The French intellectual and publishing communities attach great importance to the popularization of physical books. This year marks the 40th anniversary of the passage of France’s famous Long Act, which focuses on setting a “single price” for books to ensure that the average French reader can afford and read physical books. Compared with English-speaking countries, French book prices have been very popular, and the development of affordable pocket book industry, is recognized as the maintenance of French society “read physical book fever” the key measures.

Libraries, publishing houses and brick-and-mortar bookstores in many French cities are preparing to celebrate the unusual anniversary this year despite the impact of the outbreak. In the northwestern port city of Cherbourg, for example, independent bookstores in the north-west have decided to hold an unprecedented independent bookstore festival on an unprecedented scale from World Reading to The Remembrance Day of the Long Act (August 10), the 23rd consecutive year. Local writer Moni lists four reasons why “why buy books in independent bookstores”: atmosphere, professional book information, new little discoveries and surprises, encouragement and interaction with authors and bookstores, and winning over readers.

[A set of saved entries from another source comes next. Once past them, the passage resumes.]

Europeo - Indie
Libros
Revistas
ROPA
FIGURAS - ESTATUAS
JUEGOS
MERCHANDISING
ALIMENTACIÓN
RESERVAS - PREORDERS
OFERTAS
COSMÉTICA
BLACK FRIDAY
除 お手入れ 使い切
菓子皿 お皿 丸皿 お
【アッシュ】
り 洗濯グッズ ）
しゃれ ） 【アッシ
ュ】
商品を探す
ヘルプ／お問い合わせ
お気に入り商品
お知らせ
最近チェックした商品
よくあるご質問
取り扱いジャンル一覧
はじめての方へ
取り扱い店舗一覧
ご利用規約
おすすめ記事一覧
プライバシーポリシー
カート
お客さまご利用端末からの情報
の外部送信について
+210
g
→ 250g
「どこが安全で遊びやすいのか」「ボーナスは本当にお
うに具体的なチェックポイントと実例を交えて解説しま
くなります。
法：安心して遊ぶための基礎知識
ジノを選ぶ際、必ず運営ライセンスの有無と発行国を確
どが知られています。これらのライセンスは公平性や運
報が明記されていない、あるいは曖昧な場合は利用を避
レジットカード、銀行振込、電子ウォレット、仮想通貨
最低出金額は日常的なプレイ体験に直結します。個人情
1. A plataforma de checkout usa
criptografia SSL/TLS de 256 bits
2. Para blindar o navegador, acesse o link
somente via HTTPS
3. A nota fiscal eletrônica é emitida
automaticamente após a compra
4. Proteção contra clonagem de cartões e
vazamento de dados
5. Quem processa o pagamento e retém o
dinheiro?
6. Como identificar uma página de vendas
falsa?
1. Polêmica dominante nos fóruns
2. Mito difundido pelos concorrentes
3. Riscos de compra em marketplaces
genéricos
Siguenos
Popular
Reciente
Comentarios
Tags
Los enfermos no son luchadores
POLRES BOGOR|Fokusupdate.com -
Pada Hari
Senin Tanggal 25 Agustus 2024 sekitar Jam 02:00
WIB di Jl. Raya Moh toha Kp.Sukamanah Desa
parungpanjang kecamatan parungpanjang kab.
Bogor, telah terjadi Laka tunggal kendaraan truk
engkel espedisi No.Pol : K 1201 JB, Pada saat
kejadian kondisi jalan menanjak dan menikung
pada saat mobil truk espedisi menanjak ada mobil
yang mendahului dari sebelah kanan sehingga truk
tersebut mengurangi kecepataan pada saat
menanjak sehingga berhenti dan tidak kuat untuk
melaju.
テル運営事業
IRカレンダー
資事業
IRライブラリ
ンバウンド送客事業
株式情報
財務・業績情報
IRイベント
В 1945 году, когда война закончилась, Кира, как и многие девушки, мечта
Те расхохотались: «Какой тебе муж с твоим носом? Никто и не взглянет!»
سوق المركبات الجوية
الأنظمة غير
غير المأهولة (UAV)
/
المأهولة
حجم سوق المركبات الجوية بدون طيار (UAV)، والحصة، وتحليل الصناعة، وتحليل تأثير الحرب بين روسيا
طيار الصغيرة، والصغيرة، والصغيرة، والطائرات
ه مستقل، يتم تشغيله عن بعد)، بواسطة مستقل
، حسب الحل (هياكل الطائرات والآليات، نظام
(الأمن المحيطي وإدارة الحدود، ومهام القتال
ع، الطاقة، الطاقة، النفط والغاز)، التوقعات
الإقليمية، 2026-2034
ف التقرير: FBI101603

Countries that lag behind in the “weekly average reading index” are also “brave after shame”. For example, in the French-speaking part of Belgium, which has long been at the bottom of the OECD’s Weekly Average Reading Survey, this year’s World Reading Day theme initiative “is fine with reading, novels, comics, magazines, newspapers, whatever you read”. Some activists at schools and community centers have advocated “restoring the habit of reading ‘bedtime reading’ for 15 minutes a night before bedtime and getting rid of mobile phones.”